**Task statement**
Repeat the lines between the one containing "Rendered at 2001 by 1125 pixels." and the one containing "picture [1267, 438, 1291, 462]", inclusive, without changing anything.
## begin Data for processing
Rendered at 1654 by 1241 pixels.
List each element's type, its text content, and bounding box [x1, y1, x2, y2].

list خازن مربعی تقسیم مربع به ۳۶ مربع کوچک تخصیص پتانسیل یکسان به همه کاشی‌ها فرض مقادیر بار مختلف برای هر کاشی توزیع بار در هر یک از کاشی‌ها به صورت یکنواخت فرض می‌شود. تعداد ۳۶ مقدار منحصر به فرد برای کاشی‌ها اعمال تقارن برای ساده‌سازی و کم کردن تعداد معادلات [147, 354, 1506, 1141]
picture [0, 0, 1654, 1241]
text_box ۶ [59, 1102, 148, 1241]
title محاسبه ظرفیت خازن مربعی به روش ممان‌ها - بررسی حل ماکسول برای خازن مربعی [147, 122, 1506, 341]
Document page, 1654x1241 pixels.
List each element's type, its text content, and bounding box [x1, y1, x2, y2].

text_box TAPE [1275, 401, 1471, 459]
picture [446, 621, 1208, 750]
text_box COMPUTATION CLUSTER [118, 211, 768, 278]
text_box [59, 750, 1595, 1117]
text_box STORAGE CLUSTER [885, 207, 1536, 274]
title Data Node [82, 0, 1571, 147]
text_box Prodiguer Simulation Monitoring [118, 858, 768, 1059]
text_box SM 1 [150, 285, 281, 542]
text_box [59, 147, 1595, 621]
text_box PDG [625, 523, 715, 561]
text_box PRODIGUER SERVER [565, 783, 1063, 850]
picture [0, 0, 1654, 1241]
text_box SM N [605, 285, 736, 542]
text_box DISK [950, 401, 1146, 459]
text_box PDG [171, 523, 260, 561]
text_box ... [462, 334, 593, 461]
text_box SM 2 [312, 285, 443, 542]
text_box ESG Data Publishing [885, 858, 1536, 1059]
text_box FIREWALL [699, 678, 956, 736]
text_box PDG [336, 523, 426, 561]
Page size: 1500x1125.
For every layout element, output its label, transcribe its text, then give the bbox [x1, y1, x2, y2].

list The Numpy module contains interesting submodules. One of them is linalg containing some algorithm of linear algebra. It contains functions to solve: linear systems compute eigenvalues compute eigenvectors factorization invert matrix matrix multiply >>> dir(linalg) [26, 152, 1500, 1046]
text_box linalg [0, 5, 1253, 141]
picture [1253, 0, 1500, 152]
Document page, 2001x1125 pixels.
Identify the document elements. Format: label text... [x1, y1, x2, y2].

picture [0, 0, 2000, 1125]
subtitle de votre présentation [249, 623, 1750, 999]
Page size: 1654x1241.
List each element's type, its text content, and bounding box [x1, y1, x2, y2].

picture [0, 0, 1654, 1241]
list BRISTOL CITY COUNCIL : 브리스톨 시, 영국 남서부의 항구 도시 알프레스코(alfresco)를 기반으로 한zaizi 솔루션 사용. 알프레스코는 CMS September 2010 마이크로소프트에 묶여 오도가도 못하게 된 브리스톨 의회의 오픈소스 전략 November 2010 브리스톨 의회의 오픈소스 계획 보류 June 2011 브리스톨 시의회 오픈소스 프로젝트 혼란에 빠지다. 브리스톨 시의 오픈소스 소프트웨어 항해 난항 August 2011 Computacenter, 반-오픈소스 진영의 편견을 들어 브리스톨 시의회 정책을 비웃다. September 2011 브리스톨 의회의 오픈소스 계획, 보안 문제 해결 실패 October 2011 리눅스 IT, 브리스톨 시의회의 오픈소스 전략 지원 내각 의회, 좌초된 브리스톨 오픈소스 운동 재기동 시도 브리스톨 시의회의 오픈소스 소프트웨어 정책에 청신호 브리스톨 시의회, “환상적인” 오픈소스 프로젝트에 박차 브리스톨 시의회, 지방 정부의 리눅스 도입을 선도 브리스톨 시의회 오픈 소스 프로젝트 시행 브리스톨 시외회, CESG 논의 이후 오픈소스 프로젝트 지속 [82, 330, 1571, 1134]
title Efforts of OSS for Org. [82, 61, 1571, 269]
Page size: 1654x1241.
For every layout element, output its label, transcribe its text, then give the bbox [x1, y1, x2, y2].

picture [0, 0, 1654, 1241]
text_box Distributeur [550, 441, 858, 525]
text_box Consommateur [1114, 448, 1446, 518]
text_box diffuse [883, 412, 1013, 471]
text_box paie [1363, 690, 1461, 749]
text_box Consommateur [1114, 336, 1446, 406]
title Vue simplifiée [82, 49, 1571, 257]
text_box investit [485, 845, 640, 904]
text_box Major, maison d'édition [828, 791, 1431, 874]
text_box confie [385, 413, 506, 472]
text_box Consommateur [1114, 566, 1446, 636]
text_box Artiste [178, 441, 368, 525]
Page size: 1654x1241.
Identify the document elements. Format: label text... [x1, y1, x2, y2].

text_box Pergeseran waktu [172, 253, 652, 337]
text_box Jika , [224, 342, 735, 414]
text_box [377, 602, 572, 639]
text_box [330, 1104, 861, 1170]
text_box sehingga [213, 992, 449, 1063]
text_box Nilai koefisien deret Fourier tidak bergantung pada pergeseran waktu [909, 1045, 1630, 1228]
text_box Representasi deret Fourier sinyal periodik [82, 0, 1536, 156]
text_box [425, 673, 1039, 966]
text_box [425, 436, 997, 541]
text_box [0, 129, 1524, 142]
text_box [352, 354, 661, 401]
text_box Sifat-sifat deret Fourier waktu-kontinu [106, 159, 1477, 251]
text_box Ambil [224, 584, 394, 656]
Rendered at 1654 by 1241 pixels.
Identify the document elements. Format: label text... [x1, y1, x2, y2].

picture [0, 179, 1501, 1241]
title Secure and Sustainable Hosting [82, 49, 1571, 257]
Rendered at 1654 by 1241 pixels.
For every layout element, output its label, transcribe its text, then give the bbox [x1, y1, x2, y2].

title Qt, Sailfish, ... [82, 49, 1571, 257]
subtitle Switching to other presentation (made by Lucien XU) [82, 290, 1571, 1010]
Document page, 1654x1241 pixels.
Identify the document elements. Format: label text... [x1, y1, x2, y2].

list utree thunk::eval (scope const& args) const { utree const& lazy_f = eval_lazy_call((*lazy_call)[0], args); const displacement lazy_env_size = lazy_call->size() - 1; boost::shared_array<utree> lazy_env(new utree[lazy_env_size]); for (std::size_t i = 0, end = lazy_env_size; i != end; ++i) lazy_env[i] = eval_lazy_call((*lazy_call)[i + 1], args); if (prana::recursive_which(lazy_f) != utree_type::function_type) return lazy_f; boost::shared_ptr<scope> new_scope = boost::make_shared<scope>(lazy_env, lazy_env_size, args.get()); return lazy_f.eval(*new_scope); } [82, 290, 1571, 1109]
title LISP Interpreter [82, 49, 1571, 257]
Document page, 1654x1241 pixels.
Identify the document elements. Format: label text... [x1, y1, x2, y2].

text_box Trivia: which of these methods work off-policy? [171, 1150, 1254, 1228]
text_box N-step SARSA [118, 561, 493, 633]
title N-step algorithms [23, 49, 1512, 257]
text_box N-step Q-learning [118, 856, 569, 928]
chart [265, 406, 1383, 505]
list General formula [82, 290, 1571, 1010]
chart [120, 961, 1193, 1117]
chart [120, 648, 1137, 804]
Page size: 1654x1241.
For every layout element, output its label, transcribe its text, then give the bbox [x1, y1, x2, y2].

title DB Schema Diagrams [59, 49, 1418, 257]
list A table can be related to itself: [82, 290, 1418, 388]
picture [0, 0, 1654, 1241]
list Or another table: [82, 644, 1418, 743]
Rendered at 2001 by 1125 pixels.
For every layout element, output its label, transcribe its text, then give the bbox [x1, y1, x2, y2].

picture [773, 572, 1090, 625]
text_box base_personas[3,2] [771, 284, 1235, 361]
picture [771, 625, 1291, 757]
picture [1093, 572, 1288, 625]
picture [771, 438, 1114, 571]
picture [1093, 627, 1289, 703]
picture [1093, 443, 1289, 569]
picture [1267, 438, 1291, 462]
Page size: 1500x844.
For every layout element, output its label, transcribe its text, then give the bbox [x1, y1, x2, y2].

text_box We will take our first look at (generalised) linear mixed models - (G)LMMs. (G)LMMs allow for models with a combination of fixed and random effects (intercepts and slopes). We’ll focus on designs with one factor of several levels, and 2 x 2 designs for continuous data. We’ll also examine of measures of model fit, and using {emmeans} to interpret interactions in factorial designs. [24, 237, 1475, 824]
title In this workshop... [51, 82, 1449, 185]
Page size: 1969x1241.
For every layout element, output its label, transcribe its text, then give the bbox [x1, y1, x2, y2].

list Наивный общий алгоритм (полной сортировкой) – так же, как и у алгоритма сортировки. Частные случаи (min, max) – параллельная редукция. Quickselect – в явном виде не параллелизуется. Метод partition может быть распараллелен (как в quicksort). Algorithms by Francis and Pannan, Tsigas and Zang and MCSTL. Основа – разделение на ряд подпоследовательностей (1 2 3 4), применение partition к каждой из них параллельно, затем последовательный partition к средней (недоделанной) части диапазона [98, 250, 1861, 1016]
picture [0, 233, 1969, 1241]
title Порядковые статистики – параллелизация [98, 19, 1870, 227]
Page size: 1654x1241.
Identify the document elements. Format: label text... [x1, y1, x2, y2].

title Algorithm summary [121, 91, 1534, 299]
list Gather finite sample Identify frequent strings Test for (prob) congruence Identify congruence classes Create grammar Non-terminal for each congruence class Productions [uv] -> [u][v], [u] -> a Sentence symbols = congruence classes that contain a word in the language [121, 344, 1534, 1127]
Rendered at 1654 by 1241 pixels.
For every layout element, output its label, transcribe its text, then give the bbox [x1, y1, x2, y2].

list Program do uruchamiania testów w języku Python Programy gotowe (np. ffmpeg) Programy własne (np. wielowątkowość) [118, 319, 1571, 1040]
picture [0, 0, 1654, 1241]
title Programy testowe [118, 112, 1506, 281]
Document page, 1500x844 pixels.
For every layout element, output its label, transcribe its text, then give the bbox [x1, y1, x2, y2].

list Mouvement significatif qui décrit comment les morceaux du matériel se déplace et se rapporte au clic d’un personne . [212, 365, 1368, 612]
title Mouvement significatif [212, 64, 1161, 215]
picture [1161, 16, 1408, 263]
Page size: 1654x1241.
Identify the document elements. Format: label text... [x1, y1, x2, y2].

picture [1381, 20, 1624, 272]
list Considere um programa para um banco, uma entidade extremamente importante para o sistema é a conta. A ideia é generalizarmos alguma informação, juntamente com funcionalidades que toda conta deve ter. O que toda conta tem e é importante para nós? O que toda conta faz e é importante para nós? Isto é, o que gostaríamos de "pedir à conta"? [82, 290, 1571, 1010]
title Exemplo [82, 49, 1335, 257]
## end Data for processing
**Task answer**
Rendered at 2001 by 1125 pixels.
For every layout element, output its label, transcribe its text, then give the bbox [x1, y1, x2, y2].

picture [773, 572, 1090, 625]
text_box base_personas[3,2] [771, 284, 1235, 361]
picture [771, 625, 1291, 757]
picture [1093, 572, 1288, 625]
picture [771, 438, 1114, 571]
picture [1093, 627, 1289, 703]
picture [1093, 443, 1289, 569]
picture [1267, 438, 1291, 462]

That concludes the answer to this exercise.